Life sucks. Your head is throbbing. You can’t speak too quickly or else you might puke. Your boss has already lambasted you for being late and has given you a lecture for reeking of booze. You wore nice clothes, but that can’t hide the fact that you shaved only one side of your face. Your eyes look like one big red vein, and even your hair hurts. Your butt is in perpetual spasm, and the first of about five dumps you take during the day brings water to the eyes of everyone who enters the bathroom. No, it isn’t a four-star job; it is easily becoming a Five-Star Hangover.
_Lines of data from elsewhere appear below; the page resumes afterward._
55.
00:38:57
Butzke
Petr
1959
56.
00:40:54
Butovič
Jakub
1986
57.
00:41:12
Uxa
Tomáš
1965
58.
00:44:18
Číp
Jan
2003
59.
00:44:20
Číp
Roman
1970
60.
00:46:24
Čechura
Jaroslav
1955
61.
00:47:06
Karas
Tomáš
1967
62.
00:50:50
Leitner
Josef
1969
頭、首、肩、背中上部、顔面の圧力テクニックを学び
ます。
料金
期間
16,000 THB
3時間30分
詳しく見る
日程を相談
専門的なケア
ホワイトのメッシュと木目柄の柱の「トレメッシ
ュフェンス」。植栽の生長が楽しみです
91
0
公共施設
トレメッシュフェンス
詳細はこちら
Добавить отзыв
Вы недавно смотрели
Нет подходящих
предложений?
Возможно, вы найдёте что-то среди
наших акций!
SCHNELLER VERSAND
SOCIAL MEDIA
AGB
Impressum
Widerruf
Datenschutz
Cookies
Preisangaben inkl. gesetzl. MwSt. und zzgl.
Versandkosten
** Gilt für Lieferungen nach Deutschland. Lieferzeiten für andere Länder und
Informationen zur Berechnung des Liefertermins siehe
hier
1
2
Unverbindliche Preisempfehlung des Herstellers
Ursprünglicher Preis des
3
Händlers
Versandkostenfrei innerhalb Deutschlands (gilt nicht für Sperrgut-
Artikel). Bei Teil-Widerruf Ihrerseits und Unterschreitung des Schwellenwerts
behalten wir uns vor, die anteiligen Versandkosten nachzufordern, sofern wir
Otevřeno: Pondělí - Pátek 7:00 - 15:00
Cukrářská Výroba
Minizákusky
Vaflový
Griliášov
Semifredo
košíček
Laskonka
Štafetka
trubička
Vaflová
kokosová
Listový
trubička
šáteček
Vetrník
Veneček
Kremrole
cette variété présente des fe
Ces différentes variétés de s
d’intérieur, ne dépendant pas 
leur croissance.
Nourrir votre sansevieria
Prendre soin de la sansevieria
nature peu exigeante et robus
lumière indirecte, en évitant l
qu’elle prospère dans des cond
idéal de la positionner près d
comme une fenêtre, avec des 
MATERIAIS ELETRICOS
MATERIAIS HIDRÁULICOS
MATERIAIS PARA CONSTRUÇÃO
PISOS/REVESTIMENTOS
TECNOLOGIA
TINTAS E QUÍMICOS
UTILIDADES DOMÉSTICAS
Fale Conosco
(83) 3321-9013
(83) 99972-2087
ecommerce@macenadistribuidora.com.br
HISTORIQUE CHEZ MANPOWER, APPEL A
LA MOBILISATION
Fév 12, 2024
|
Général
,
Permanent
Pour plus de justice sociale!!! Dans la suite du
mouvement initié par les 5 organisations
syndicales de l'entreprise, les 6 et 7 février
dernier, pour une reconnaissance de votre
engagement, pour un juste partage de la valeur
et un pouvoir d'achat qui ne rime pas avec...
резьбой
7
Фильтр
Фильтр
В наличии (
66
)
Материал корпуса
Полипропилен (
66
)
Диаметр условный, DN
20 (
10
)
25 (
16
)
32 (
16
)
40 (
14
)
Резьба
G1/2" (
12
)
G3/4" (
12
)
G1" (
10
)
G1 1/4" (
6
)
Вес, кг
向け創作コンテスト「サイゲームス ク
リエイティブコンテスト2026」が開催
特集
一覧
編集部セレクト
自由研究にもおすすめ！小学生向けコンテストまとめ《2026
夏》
You have a second heartbeat in your head, which is actually annoying the employee who sits in the next cube. Vodka vapor is seeping out of every pore and making you dizzy. Your body has lost the ability to generate spit so your tongue is suffocating you. You don’t have the foggiest idea who the hell the stranger was who had passed out in your bed this morning. Any attempt to take another dump results in a fire-hose-like discharge of alcohol-scented fluid with a rare floater thrown in. The sole purpose of this floater seems to be to splash the toilet water all over your buns. But all this helps you add to your list of Things Impossible to Say When You’re Drunk:

  1. Thanks, but I don’t want to have sex.
  2. Nope, no more booze for me.
  3. Sorry, but you’re not really my type.
  4. Good evening, officer. Isn’t it lovely out tonight?
  5. Oh, I just couldn’t. No one wants to hear me sing.
  6. Sorry I’m being such a jackass.

I hope I got a smile from you today.  Most of us have had previous experiences with hangovers in one way or another.  I know I have of several stars.  Good Day.